• EXERCISE: Return all of the entries below exactly as they are given.

• DATA IN THIS EXERCISE:
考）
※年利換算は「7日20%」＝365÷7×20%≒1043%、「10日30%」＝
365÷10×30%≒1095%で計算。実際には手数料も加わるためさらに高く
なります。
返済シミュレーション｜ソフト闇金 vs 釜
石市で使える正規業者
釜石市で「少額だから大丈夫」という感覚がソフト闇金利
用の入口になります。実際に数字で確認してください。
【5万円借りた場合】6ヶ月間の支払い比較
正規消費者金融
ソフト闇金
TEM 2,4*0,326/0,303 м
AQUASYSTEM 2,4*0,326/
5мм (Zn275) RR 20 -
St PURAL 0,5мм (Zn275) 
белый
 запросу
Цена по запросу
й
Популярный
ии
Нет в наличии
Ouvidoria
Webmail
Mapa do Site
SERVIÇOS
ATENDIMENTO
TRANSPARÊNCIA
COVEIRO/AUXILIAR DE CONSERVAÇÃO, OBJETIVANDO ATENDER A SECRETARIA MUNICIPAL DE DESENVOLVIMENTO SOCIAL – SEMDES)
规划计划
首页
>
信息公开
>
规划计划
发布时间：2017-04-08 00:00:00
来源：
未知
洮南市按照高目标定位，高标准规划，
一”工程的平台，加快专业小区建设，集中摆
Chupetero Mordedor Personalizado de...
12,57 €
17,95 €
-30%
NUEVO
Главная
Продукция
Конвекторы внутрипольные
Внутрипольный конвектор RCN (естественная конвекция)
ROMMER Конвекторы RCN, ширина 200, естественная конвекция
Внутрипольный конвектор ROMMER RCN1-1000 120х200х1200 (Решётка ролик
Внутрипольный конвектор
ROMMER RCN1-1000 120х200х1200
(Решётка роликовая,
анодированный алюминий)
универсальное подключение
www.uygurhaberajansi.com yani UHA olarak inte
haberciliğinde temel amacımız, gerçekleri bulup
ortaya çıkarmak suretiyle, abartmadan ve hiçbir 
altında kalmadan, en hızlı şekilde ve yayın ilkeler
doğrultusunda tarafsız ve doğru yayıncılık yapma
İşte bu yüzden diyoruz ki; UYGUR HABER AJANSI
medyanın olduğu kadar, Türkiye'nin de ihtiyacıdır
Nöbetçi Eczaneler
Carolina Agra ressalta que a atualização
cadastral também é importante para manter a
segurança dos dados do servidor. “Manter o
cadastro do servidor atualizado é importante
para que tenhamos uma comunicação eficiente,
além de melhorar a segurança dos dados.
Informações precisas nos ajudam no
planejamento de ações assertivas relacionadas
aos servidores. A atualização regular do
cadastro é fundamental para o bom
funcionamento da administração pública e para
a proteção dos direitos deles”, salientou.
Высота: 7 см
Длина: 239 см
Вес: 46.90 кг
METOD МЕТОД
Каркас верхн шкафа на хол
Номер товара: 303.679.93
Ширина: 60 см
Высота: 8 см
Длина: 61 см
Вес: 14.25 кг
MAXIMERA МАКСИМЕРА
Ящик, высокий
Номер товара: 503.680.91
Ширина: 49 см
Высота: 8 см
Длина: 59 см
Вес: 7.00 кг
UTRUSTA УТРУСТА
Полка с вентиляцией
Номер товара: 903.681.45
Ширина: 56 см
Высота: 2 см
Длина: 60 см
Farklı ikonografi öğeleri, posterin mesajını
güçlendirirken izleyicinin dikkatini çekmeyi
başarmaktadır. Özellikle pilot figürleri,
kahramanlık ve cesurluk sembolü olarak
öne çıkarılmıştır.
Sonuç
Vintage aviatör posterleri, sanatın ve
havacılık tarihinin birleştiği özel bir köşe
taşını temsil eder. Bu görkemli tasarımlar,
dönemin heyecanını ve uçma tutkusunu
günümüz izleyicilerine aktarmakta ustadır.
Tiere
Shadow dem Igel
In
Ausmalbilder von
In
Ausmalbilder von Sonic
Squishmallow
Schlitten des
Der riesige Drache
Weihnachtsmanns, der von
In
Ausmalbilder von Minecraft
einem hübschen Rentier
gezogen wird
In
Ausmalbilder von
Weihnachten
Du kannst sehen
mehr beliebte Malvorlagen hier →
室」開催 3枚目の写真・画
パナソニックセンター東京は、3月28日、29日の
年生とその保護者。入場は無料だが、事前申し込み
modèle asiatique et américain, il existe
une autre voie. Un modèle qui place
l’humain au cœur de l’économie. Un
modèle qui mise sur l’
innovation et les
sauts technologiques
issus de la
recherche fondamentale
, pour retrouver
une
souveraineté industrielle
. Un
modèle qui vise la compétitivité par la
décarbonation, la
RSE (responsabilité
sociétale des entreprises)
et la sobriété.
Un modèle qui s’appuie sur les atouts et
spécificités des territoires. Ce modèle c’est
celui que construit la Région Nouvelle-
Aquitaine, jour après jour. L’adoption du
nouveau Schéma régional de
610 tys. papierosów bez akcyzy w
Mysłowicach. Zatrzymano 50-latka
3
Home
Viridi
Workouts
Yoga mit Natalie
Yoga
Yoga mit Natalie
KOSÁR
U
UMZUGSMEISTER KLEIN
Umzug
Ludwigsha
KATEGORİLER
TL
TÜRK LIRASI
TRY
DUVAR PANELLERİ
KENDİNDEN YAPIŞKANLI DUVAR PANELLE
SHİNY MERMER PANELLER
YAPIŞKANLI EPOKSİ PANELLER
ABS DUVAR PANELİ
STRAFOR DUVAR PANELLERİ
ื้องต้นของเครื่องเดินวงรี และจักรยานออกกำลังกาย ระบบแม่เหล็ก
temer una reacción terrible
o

• OUTPUT OF THE TASK:
考）
※年利換算は「7日20%」＝365÷7×20%≒1043%、「10日30%」＝
365÷10×30%≒1095%で計算。実際には手数料も加わるためさらに高く
なります。
返済シミュレーション｜ソフト闇金 vs 釜
石市で使える正規業者
釜石市で「少額だから大丈夫」という感覚がソフト闇金利
用の入口になります。実際に数字で確認してください。
【5万円借りた場合】6ヶ月間の支払い比較
正規消費者金融
ソフト闇金
TEM 2,4*0,326/0,303 м
AQUASYSTEM 2,4*0,326/
5мм (Zn275) RR 20 -
St PURAL 0,5мм (Zn275) 
белый
 запросу
Цена по запросу
й
Популярный
ии
Нет в наличии
Ouvidoria
Webmail
Mapa do Site
SERVIÇOS
ATENDIMENTO
TRANSPARÊNCIA
COVEIRO/AUXILIAR DE CONSERVAÇÃO, OBJETIVANDO ATENDER A SECRETARIA MUNICIPAL DE DESENVOLVIMENTO SOCIAL – SEMDES)
规划计划
首页
>
信息公开
>
规划计划
发布时间：2017-04-08 00:00:00
来源：
未知
洮南市按照高目标定位，高标准规划，
一”工程的平台，加快专业小区建设，集中摆
Chupetero Mordedor Personalizado de...
12,57 €
17,95 €
-30%
NUEVO
Главная
Продукция
Конвекторы внутрипольные
Внутрипольный конвектор RCN (естественная конвекция)
ROMMER Конвекторы RCN, ширина 200, естественная конвекция
Внутрипольный конвектор ROMMER RCN1-1000 120х200х1200 (Решётка ролик
Внутрипольный конвектор
ROMMER RCN1-1000 120х200х1200
(Решётка роликовая,
анодированный алюминий)
универсальное подключение
www.uygurhaberajansi.com yani UHA olarak inte
haberciliğinde temel amacımız, gerçekleri bulup
ortaya çıkarmak suretiyle, abartmadan ve hiçbir 
altında kalmadan, en hızlı şekilde ve yayın ilkeler
doğrultusunda tarafsız ve doğru yayıncılık yapma
İşte bu yüzden diyoruz ki; UYGUR HABER AJANSI
medyanın olduğu kadar, Türkiye'nin de ihtiyacıdır
Nöbetçi Eczaneler
Carolina Agra ressalta que a atualização
cadastral também é importante para manter a
segurança dos dados do servidor. “Manter o
cadastro do servidor atualizado é importante
para que tenhamos uma comunicação eficiente,
além de melhorar a segurança dos dados.
Informações precisas nos ajudam no
planejamento de ações assertivas relacionadas
aos servidores. A atualização regular do
cadastro é fundamental para o bom
funcionamento da administração pública e para
a proteção dos direitos deles”, salientou.
Высота: 7 см
Длина: 239 см
Вес: 46.90 кг
METOD МЕТОД
Каркас верхн шкафа на хол
Номер товара: 303.679.93
Ширина: 60 см
Высота: 8 см
Длина: 61 см
Вес: 14.25 кг
MAXIMERA МАКСИМЕРА
Ящик, высокий
Номер товара: 503.680.91
Ширина: 49 см
Высота: 8 см
Длина: 59 см
Вес: 7.00 кг
UTRUSTA УТРУСТА
Полка с вентиляцией
Номер товара: 903.681.45
Ширина: 56 см
Высота: 2 см
Длина: 60 см
Farklı ikonografi öğeleri, posterin mesajını
güçlendirirken izleyicinin dikkatini çekmeyi
başarmaktadır. Özellikle pilot figürleri,
kahramanlık ve cesurluk sembolü olarak
öne çıkarılmıştır.
Sonuç
Vintage aviatör posterleri, sanatın ve
havacılık tarihinin birleştiği özel bir köşe
taşını temsil eder. Bu görkemli tasarımlar,
dönemin heyecanını ve uçma tutkusunu
günümüz izleyicilerine aktarmakta ustadır.
Tiere
Shadow dem Igel
In
Ausmalbilder von
In
Ausmalbilder von Sonic
Squishmallow
Schlitten des
Der riesige Drache
Weihnachtsmanns, der von
In
Ausmalbilder von Minecraft
einem hübschen Rentier
gezogen wird
In
Ausmalbilder von
Weihnachten
Du kannst sehen
mehr beliebte Malvorlagen hier →
室」開催 3枚目の写真・画
パナソニックセンター東京は、3月28日、29日の
年生とその保護者。入場は無料だが、事前申し込み
modèle asiatique et américain, il existe
une autre voie. Un modèle qui place
l’humain au cœur de l’économie. Un
modèle qui mise sur l’
innovation et les
sauts technologiques
issus de la
recherche fondamentale
, pour retrouver
une
souveraineté industrielle
. Un
modèle qui vise la compétitivité par la
décarbonation, la
RSE (responsabilité
sociétale des entreprises)
et la sobriété.
Un modèle qui s’appuie sur les atouts et
spécificités des territoires. Ce modèle c’est
celui que construit la Région Nouvelle-
Aquitaine, jour après jour. L’adoption du
nouveau Schéma régional de
610 tys. papierosów bez akcyzy w
Mysłowicach. Zatrzymano 50-latka
3
Home
Viridi
Workouts
Yoga mit Natalie
Yoga
Yoga mit Natalie
KOSÁR
U
UMZUGSMEISTER KLEIN
Umzug
Ludwigsha
KATEGORİLER
TL
TÜRK LIRASI
TRY
DUVAR PANELLERİ
KENDİNDEN YAPIŞKANLI DUVAR PANELLE
SHİNY MERMER PANELLER
YAPIŞKANLI EPOKSİ PANELLER
ABS DUVAR PANELİ
STRAFOR DUVAR PANELLERİ
ื้องต้นของเครื่องเดินวงรี และจักรยานออกกำลังกาย ระบบแม่เหล็ก
temer una reacción terrible
o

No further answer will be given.